At the moment classification is really only important from the level of families down. Members within a virus family are ordered with Genomics, the elucidation of evolutionary relationships ba analyses of nucleic acid and protein sequence similarities. All Families have the suffix -viridae e.g. Caliciviridae, Picornaviridae, Reoviridae. Genera have the suffix -virus. Within the Picornaviridae there are 5 genera: enterovirus, cardiovirus, rhinovirus, apthovirus and hepatovirus.
The definition of `species' is the most important but difficult assignment to make with viruses. There is an element of subjectivity about it.

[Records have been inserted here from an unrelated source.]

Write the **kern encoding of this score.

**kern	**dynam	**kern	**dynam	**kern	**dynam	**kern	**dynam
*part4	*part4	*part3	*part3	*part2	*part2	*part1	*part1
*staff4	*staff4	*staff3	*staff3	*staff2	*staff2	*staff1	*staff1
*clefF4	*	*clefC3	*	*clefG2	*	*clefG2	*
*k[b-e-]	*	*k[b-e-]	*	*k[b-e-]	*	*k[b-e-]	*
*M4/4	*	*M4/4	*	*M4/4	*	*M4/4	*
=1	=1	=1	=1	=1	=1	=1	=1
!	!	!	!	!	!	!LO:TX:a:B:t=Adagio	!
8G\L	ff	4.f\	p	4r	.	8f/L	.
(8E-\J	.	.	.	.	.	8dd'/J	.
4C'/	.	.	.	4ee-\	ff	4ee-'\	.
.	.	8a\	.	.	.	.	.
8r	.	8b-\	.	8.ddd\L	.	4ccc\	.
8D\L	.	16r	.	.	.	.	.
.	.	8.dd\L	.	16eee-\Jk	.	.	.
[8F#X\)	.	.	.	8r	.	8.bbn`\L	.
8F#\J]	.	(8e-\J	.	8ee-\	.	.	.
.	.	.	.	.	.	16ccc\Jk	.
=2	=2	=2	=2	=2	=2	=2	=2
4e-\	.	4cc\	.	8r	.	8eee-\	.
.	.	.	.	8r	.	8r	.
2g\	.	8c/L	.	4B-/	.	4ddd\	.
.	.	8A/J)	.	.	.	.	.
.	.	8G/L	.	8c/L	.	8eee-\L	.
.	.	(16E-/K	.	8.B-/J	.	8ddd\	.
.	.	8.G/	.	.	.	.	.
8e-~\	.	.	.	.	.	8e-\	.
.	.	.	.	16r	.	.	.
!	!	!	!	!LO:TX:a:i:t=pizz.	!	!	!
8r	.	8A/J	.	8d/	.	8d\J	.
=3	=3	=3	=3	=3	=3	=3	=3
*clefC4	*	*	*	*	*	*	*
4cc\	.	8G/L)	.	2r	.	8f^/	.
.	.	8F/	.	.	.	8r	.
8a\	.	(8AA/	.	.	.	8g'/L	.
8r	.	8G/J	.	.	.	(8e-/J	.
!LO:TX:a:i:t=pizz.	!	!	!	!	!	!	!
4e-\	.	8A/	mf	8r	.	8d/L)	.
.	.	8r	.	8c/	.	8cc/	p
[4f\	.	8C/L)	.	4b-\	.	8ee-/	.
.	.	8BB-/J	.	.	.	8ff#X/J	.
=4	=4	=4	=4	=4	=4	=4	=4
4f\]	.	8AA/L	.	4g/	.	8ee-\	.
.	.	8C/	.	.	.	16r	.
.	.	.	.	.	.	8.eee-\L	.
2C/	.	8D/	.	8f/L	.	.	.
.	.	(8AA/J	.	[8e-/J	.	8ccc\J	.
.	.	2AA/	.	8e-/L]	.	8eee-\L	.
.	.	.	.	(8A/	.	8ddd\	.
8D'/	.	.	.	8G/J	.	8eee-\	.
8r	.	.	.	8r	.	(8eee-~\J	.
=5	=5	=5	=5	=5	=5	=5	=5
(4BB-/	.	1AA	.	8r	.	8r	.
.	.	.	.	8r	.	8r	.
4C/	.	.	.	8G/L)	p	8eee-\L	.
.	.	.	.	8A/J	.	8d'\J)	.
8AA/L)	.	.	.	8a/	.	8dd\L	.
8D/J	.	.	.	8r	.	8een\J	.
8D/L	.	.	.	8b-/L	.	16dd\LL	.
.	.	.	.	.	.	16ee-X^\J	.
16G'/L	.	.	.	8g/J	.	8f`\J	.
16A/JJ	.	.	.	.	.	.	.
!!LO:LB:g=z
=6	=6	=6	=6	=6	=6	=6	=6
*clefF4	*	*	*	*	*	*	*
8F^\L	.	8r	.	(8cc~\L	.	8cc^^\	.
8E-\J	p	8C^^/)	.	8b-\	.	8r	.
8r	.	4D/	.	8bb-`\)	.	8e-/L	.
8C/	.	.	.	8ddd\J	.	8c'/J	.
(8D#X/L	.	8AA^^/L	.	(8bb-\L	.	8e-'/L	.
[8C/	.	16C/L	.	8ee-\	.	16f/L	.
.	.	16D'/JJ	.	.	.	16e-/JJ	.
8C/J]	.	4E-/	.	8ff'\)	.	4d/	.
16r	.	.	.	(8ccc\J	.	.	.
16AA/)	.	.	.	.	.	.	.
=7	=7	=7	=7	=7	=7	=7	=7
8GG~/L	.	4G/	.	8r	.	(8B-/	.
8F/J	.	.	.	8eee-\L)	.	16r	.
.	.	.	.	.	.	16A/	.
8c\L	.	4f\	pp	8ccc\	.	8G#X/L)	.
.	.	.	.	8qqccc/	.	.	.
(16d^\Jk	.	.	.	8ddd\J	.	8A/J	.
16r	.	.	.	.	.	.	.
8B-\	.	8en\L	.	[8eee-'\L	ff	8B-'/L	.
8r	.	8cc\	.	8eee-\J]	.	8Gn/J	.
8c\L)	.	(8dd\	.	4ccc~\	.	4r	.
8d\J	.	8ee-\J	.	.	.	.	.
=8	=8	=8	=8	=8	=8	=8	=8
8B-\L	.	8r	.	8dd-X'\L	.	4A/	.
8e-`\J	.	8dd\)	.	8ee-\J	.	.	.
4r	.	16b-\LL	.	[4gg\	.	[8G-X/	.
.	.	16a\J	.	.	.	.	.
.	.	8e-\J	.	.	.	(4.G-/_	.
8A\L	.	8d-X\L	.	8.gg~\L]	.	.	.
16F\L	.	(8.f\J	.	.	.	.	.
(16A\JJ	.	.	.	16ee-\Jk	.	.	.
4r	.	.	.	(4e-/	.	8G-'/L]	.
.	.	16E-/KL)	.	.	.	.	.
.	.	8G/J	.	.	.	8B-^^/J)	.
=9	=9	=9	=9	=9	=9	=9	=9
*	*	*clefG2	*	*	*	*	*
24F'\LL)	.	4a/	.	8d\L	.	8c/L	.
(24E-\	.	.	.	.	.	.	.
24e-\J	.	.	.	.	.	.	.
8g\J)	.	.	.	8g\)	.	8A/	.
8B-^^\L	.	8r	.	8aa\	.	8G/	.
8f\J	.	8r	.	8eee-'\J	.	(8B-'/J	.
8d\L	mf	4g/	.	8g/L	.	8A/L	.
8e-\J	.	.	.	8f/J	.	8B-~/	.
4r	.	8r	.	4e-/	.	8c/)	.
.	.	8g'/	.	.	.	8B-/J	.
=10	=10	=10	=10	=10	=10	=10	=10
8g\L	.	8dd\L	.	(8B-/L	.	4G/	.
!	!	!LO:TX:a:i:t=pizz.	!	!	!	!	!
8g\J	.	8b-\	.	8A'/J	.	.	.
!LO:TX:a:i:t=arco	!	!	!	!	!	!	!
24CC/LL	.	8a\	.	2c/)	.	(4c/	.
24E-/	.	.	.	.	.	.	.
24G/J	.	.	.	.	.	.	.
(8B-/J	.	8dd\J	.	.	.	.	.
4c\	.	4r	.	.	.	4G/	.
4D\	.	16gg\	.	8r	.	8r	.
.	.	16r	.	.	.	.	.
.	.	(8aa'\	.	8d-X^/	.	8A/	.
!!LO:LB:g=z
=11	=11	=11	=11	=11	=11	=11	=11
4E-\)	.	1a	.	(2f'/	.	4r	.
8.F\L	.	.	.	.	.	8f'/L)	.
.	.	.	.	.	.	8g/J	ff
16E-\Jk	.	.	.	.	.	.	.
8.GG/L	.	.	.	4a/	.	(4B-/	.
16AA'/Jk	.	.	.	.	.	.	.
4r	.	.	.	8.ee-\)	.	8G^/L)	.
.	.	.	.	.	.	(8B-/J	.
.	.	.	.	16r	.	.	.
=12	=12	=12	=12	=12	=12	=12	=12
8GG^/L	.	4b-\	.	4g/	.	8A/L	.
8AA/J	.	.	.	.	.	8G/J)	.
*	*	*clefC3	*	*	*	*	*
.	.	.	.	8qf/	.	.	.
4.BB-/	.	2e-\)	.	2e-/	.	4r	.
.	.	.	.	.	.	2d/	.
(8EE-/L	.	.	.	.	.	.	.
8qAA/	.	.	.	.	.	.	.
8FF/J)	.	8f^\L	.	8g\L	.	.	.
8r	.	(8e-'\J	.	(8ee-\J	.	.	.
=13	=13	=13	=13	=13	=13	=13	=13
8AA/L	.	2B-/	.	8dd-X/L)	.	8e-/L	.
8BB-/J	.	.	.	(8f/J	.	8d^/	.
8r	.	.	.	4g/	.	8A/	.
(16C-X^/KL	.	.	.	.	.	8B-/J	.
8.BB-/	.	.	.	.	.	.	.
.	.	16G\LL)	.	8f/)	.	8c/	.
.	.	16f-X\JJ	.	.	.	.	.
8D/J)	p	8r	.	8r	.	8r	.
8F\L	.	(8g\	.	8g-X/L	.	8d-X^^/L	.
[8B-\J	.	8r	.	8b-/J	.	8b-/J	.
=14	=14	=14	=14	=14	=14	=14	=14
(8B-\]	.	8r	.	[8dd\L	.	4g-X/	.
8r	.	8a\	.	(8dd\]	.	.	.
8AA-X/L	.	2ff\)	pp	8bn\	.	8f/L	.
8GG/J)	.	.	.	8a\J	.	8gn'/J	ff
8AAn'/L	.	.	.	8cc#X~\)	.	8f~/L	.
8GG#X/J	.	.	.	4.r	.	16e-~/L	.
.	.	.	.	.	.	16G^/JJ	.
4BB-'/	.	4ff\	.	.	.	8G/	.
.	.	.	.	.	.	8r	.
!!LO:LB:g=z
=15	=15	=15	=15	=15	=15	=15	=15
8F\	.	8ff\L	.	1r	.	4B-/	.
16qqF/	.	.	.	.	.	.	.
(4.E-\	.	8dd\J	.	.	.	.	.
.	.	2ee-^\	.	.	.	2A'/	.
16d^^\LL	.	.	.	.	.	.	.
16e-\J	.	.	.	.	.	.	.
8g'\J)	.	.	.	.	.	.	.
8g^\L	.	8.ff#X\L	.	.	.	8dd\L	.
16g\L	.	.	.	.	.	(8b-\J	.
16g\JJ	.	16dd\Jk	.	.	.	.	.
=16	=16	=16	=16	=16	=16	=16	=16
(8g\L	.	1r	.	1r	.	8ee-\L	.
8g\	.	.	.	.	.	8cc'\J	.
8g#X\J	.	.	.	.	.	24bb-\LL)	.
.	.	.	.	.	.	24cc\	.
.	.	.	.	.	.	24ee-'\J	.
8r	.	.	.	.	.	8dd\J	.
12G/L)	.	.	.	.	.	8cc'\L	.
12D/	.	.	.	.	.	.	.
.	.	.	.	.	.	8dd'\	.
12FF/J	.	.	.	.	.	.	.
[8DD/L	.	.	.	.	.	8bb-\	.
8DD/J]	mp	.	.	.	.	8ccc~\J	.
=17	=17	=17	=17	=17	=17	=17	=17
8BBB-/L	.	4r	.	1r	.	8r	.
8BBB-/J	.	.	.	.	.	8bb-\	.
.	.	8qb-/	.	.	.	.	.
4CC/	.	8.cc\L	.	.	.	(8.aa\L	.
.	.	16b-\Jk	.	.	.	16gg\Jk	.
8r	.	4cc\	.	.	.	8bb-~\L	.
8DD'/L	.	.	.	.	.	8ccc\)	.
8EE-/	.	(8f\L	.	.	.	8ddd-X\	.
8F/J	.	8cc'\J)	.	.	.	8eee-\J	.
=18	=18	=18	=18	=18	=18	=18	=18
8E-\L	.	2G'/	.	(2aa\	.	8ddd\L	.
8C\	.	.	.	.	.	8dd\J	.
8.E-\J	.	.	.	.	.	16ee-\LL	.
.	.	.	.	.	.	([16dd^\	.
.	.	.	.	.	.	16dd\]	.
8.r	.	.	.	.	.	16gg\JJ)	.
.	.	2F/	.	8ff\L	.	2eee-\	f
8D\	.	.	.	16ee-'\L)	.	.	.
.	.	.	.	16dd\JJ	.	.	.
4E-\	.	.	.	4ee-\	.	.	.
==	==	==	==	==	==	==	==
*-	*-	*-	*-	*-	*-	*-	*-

Another graphic by www.biosmart.ch:

The Baltimore Classification
The Baltimore system of virus classification provides a useful guide with regard to the various mechanisms of viral genome replication. The central theme here is that all viruses must generate positive strand mRNAs from their genomes, in order to produce proteins and replicate themselves. The precise mechanisms whereby this is achieved differ for each virus family. These various types of virus genomes can be broken down into seven fundamentally different groups, which obviously require different basic strategies for their replication. David Baltimore, who originated the scheme, has given his name to the so-called "Baltimore Classification" of virus genomes. By convention the top strand of coding DNA written in the 5' - 3' direction is + sense. mRNA sequence is also + sense.The replication strategy of the virus depends on the nature of its genome. Viruses can be classified into seven (arbitrary) groups:

I: Double-stranded DNA (Adenoviruses; Herpesviruses; Poxviruses, etc)
Some replicate in the nucleus e.g adenoviruses using cellular proteins. Poxviruses replicate in the cytoplasm and make their own enzymes for nucleic acid replication.

II: Single-stranded (+)sense DNA (Parvoviruses)
Replication occurs in the nucleus, involving the formation of a (-)sense strand, which serves as a template for (+)strand RNA and DNA synthesis.

III: Double-stranded RNA (Reoviruses; Birnaviruses)
These viruses have segmented genomes. Each genome segment is transcribed separately to produce monocistronic mRNAs.

IV: Single-stranded (+)sense RNA (Picornaviruses; Togaviruses, etc)
a) Polycistronic mRNA e.g. Picornaviruses; Hepatitis A. Genome RNA = mRNA. Means naked RNA is infectious, no virion particle associated polymerase. Translation results in the formation of a polyprotein product, which is subsequently cleaved to form the mature proteins.
b) Complex Transcription e.g. Togaviruses. Two or more rounds of translation are necessary to produce the genomic RNA.

V: Single-stranded (-)sense RNA (Orthomyxoviruses, Rhabdoviruses, etc)
Must have a virion particle RNA directed RNA polymerase.
a) Segmented e.g. Orthomyxoviruses. First step in replication is transcription of the (-)sense RNA genome by the virion RNA-dependent RNA polymerase to produce monocistronic mRNAs, which also serve as the template for genome replication.
b) Non-segmented e.g. Rhabdoviruses. Replication occurs as above and monocistronic mRNAs are produced.

VI: Single-stranded (+)sense RNA with DNA intermediate in life-cycle (Retroviruses)
Genome is (+)sense but unique among viruses in that it is DIPLOID, and does not serve as mRNA, but as a template for reverse transcription.

VII: Double-stranded DNA with RNA intermediate (Hepadnaviruses)
This group of viruses also relies on reverse transcription, but unlike the Retroviruses, this occurs inside the virus particle on maturation. On infection of a new cell, the first event to occur is repair of the gapped genome, followed by transcription.